D. P. / En radiologie interventionnelle, l’abord est 4 à 5 fois plus petit qu’en endoscopie. De plus, grâce à l’imagerie, nous pouvons voir tout ce qui se passe autour comme si on ouvrait, sans ouvrir. Une étude monocentrique [1] publiée démontre que tous les patients avaient bien le ligament coupé un mois après l’intervention. Nous pouvons donc prouver la sécurité du geste. Nous n’avons jamais observé de complications et la reprise est plus rapide par rapport aux autres techniques.
D. I. / A-t-elle des inconvénients ?
D. P. / Non, à part l’impossibilité d’opérer les patients atteints de syndrome du canal carpien secondaire à des pathologies compressives (polyarthrite rhumatoïde, etc.). Je ne peux en effet pas faire de synovectomie simultanée à la section du ligament.
D. I. / Depuis combien de temps la pratiquez-vous ?
D. P. / Je la pratique depuis 2015 et j’ai opéré environ 250 patients.
D. I. / Combien de temps dure l’intervention ?
D. P. / L’intervention dure entre 2 à 6 minutes.
D. I. / La lame crochet que vous utilisez est-elle spécialement conçue pour ce type d’intervention?
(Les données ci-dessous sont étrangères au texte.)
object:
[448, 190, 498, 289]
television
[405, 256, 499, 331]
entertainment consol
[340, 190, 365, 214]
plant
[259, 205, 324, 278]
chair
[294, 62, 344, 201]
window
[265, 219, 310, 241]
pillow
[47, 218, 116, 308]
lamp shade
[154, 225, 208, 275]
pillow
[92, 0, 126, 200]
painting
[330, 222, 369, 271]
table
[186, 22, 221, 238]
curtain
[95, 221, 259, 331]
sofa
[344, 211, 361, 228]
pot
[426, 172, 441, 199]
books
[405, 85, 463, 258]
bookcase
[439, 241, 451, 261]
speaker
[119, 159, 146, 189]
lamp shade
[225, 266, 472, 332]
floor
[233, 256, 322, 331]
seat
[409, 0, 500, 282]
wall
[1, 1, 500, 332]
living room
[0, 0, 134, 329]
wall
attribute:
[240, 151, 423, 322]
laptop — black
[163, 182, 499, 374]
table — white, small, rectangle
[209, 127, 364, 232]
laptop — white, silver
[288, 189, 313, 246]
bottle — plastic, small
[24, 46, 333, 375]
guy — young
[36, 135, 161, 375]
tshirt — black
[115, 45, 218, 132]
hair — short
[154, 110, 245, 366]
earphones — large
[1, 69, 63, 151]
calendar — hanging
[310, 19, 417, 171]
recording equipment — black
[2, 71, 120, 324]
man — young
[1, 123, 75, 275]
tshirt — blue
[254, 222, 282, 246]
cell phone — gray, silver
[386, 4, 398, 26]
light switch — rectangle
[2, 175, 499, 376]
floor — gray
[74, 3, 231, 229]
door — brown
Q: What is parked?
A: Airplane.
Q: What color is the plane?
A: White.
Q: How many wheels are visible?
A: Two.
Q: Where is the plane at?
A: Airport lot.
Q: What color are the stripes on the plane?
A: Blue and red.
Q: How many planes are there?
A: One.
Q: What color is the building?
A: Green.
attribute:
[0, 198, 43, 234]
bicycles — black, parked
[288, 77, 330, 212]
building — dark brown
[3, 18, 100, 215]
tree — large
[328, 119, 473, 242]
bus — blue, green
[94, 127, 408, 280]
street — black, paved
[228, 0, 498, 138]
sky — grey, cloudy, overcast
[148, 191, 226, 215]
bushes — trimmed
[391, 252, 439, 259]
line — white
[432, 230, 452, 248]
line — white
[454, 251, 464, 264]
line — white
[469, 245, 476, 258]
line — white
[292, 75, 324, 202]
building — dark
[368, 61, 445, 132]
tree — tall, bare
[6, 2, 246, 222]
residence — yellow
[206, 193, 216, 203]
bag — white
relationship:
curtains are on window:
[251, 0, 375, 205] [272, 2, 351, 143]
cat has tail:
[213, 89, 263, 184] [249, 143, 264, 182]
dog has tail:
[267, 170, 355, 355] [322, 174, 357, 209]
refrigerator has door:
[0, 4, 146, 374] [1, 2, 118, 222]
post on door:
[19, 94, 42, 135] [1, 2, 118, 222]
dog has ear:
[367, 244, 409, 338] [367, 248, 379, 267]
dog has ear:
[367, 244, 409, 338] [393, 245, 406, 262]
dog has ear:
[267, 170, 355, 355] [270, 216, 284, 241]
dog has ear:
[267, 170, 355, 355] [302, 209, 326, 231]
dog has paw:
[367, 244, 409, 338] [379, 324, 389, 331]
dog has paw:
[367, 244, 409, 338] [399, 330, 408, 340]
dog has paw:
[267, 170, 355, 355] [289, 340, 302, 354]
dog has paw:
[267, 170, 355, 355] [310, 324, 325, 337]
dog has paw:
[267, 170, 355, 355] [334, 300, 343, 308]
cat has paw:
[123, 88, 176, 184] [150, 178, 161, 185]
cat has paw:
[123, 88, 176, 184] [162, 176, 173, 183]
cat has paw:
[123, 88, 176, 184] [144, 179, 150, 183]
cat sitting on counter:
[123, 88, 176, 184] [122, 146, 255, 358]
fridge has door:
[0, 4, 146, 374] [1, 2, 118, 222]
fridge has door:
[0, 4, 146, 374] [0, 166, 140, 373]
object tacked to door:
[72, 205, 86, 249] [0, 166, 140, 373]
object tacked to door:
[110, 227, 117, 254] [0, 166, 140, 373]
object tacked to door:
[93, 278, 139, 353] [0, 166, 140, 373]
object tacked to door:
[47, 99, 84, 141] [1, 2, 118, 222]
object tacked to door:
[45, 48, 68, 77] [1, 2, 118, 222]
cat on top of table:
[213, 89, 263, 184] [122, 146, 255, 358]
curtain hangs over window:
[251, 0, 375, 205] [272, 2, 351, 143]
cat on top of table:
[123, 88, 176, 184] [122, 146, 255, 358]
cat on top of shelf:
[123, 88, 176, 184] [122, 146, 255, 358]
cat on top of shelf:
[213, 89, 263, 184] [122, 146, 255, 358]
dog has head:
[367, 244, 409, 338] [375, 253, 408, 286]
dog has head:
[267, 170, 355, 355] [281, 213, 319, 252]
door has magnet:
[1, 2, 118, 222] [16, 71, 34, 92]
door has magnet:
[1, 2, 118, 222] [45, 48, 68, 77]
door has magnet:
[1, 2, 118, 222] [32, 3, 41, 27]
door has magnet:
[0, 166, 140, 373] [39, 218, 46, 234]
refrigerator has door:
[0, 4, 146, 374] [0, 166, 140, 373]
D. P. / Au départ, j’ai utilisé un matériel qui n’était pas prévu pour. J’ai fait des recherches dans les catalogues de chirurgie pour trouver un produit adapté à mes besoins. Puis j’ai conçu un prototype que j’essaie actuellement pour avoir un outil dédié à la radiologie interventionnelle. Je travaille à sa conception depuis 2 ans.
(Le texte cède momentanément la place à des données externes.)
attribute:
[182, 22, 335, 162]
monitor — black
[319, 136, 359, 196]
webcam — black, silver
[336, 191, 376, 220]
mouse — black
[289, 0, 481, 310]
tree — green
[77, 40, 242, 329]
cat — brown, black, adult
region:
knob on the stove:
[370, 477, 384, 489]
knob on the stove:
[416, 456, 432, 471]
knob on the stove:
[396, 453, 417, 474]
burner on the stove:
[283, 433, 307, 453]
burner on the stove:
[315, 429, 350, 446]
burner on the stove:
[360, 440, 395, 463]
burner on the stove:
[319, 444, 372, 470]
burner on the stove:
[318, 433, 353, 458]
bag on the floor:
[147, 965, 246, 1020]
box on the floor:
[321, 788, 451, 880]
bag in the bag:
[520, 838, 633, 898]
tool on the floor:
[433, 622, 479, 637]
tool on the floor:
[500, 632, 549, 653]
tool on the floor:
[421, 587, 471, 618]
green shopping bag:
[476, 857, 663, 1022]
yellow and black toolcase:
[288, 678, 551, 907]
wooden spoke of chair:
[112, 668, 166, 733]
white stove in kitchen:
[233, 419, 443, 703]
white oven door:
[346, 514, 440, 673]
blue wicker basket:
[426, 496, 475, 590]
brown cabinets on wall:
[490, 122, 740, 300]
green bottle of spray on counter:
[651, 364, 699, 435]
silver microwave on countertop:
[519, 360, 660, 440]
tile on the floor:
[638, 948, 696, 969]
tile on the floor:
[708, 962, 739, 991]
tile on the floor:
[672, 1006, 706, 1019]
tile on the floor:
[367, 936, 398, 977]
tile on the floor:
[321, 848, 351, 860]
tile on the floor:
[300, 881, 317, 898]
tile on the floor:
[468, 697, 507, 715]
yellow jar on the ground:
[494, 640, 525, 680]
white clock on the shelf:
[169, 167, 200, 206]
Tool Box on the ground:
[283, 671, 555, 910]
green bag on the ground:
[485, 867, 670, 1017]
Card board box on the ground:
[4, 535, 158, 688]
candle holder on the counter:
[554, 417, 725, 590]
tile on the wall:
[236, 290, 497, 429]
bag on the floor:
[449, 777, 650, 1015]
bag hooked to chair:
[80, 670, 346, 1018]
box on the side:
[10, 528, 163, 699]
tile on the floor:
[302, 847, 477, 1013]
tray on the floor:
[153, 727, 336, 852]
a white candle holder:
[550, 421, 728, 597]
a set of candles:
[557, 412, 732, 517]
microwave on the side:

D. I. / Combien de médecins pratiquent cette intervention?
D. P. / Nous sommes quatre à avoir développé des techniques similaires sous échographie. En plus de moi, il y a un rhumatologue de Caen, un chirurgien espagnol de la main qui exerce à Dubaï et un médecin japonais.
D. I. / Allez-vous former des collègues à cette technique?
D. P. / Oui. J’ai organisé en janvier 2017 un congrès de microchirurgie interventionnelle radioguidée et échochirurgie (MIRE). Deux cents médecins (radiologues, chirurgiens, rhumatologues) étaient présents. Cela leur a permis de découvrir l’échochirurgie.